Working Groups/Narrative Future of AI
Narrative Future of AI
Narrative Future of AI was launched by Algowritten in the pilot cohort of Mozilla’s building trustworthy AI working group. This project aims to address problematic cultural biases of machine learning through the creation of a series of media works that challenge and explore bias in new algorithmic technologies, such as GPT-3. The project is led by researchers at The School of Digital Arts (opening in September, 2021), which is the founding member of an emerging consortium of North of England universities focusing on AI in digital storytelling, comprising The Centre for Immersive Technology (University of Leeds), XR Stories (University of York) and the Institute of Art and Technology (LJMU).
The future of digital storytelling will involve the increasing use of algorithmic tools, both to develop new forms of narrative and to find efficiencies in creative production. However, unsupervised algorithms trained on massive amounts of web-based text come with issues of bias most harmfully pertaining to gender, race, and class. These issues are compounded by problems of transparency and explicability related to large complex algorithms.
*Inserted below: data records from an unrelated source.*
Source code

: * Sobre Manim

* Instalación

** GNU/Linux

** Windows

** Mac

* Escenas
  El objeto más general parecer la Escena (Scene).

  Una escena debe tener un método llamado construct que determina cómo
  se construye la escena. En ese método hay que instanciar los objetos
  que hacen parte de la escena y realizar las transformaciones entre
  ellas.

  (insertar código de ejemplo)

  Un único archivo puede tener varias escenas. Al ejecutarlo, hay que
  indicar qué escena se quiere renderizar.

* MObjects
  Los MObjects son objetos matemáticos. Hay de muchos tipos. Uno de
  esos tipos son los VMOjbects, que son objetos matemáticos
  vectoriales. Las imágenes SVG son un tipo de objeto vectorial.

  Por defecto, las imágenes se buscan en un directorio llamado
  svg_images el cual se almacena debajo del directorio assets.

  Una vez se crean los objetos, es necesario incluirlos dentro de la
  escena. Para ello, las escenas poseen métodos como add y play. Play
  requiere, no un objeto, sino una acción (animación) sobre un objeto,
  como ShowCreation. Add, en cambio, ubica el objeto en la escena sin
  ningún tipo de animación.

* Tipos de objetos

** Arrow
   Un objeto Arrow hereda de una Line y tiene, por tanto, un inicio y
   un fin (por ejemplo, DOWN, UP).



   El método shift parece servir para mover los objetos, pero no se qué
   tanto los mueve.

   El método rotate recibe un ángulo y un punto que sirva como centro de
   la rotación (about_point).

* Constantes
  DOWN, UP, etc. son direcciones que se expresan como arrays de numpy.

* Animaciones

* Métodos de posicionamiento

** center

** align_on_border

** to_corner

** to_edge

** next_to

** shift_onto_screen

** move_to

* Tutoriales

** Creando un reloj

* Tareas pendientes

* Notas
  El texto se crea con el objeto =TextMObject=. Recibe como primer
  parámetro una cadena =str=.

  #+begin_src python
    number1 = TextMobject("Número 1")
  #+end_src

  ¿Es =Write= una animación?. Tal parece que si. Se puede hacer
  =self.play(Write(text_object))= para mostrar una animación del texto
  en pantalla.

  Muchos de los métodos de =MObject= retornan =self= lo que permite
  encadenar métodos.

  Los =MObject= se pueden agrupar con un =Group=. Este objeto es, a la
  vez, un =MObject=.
As creative applications for AI emerge and have authorial identities assigned to them, it must be clear where their authorial voice originates and who it deems worthy of inclusion in storytelling. This includes information on training data related to the authors, the stakeholders of the AI authors, as well as genre conventions and storytelling techniques that may continue to be damaging to the representation of marginalised groups. This project seeks to review typical biases that occur from writing with the GPT-3 API. The outcome will be a series of science fiction stories and feedback from working group members on their observations of bias and problematic AI behaviours. This analysis will form the basis of our first set recommendations for creative writing with advanced machine learning tools.
Algowritten, which explores bias in algorithmic writing, is maintained and edited by Dr David Jackson and Marsha Courneya who are academics at the School of Digital Arts, Manchester Metropolitan University, UK.